During an event at Oxford University, an adapted Nissan Leaf electric car was demonstrated with 'auto drive enabled', meaning it was able to 'drive itself' for a stretch of the route.
The car was controlled from an iPad on the dashboard, which flashed up prompts offering the driver the option to either drive the car, or allow the vehicle to take over. At any time, the driver could return control by tapping the brake pedal.
Google has already been extensively testing self-drive cars in the US. The team at Oxford University said that its "low-cost navigation system" represents "a milestone on the way to creating everyday vehicles that can offer 'auto drive' for some parts of a journey, taking the strain off drivers during a busy commute or school run".
The system does not rely on GPS, but instead recognises its surroundings using small cameras and lasers mounted discreetly into the body of the adapted electric road car and linked to a computer in the boot.
"We are working on a low-cost 'auto drive' navigation system, that doesn't depend on GPS, done with discreet sensors that are getting cheaper all the time. It's easy to imagine that this kind of technology could be in a car you could buy," said Professor Paul Newman of Oxford University's Department of Engineering Science, who is leading the research.
"Instead of imagining some cars driving themselves all of the time we should imagine a time when all cars can drive themselves some of the time.

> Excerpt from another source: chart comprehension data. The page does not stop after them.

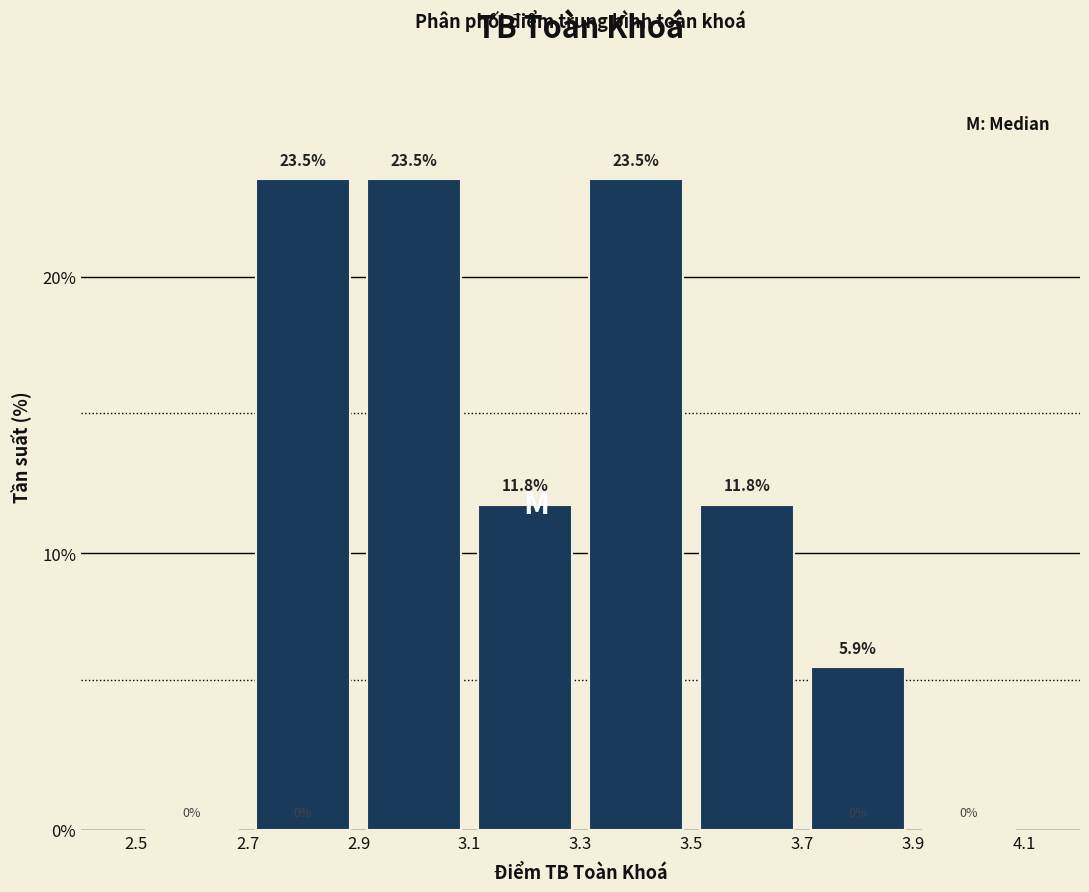

Reading left to right, transcribe this chart: for each bar, give the range it covers on the x-axis and its height.

2.5 to 2.7: 0.0
2.7 to 2.9: 23.5
2.9 to 3.1: 23.5
3.1 to 3.3: 11.8
3.3 to 3.5: 23.5
3.5 to 3.7: 11.8
3.7 to 3.9: 5.9
3.9 to 4.1: 0.0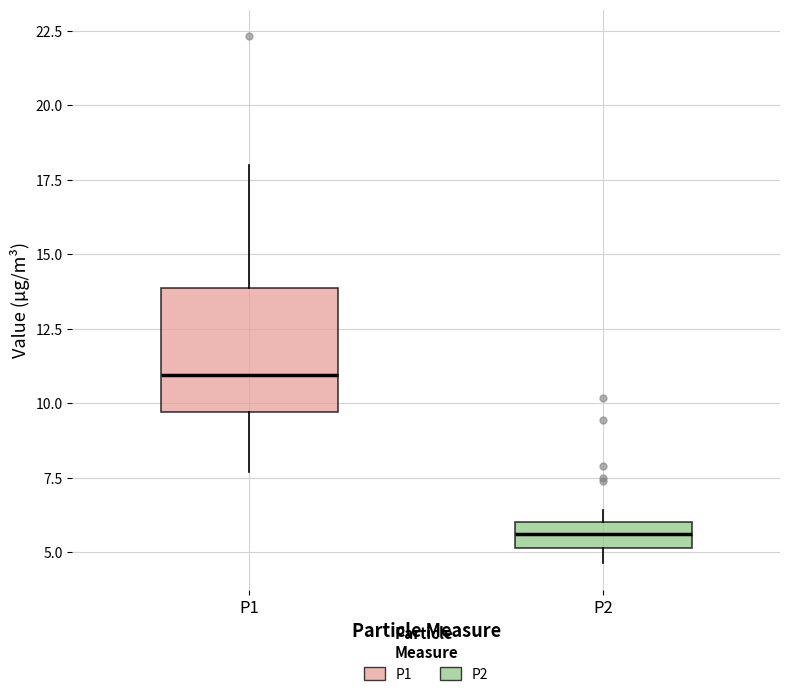

Which box has the lowest median line?

P2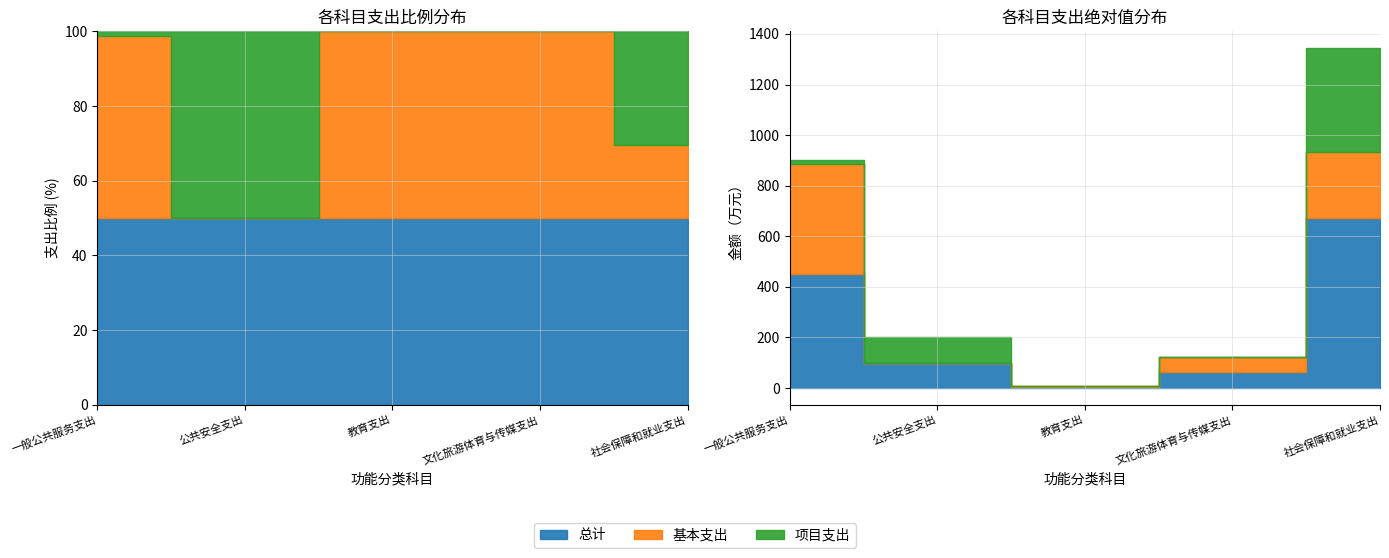

List the series in order of their peak value, highest first.

总计, 基本支出, 项目支出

The sort of very low-cost, low-footprint autonomy we are developing is what's needed for everyday use."
Some automated technology has already been included in production road cars, such as systems that automatically park cars, or react to changing road conditions.

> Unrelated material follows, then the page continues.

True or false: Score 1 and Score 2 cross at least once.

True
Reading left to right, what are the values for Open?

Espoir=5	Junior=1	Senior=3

But autonomous navigation systems, such as the one being developed at Oxford, are considered a major step towards "revolutionising the driving experience".
"Our approach is made possible because of advances in 3D laser mapping that enable an affordable car-based robotic system to rapidly build up a detailed picture of its surroundings," said Professor Newman.
"Because our cities don't change very quickly, robotic vehicles will know and look out for familiar structures as they pass by so that they can ask a human driver, 'I know this route, do you want me to drive?' and the driver can choose to let the technology take over."
The current Oxford University prototype is estimated to cost around £5,000, but the team's long-term goal is to make it available for around £100.
The technology is currently being tested at a base at Begbroke Science Park near Oxford, and the next stage of development will involve the robotic system being able to understand complex traffic flows.
"Whilst our technology won't be in a car showroom near you any time soon, and there's lots more work to do, it shows the potential for this kind of affordable robotic system that could make our car journeys safer, more efficient, and more pleasant for drivers," said Professor Newman.